INSTRUCTIONS TO FOLLOW: When every entry has been read, print each one back exactly.

PROVIDED RECORDS:
------

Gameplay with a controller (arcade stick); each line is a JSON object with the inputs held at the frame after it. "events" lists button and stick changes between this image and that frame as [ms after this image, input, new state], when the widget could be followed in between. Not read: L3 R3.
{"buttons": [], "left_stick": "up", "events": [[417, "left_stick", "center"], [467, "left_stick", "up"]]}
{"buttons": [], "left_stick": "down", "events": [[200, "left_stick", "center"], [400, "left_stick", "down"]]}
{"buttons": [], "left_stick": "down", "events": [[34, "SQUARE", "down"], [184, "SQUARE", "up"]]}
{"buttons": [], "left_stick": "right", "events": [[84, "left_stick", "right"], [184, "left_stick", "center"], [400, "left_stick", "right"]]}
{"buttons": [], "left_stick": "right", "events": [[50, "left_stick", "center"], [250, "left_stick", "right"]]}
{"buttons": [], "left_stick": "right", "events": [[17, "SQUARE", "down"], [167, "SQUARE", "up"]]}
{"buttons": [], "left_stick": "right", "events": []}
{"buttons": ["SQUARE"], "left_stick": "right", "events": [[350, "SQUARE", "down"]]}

------

RESPONSE TO THIS EXERCISE:
Gameplay with a controller (arcade stick); each line is a JSON object with the inputs held at the frame after it. "events" lists button and stick changes between this image and that frame as [ms after this image, input, new state], when the widget could be followed in between. Not read: L3 R3.
{"buttons": [], "left_stick": "up", "events": [[417, "left_stick", "center"], [467, "left_stick", "up"]]}
{"buttons": [], "left_stick": "down", "events": [[200, "left_stick", "center"], [400, "left_stick", "down"]]}
{"buttons": [], "left_stick": "down", "events": [[34, "SQUARE", "down"], [184, "SQUARE", "up"]]}
{"buttons": [], "left_stick": "right", "events": [[84, "left_stick", "right"], [184, "left_stick", "center"], [400, "left_stick", "right"]]}
{"buttons": [], "left_stick": "right", "events": [[50, "left_stick", "center"], [250, "left_stick", "right"]]}
{"buttons": [], "left_stick": "right", "events": [[17, "SQUARE", "down"], [167, "SQUARE", "up"]]}
{"buttons": [], "left_stick": "right", "events": []}
{"buttons": ["SQUARE"], "left_stick": "right", "events": [[350, "SQUARE", "down"]]}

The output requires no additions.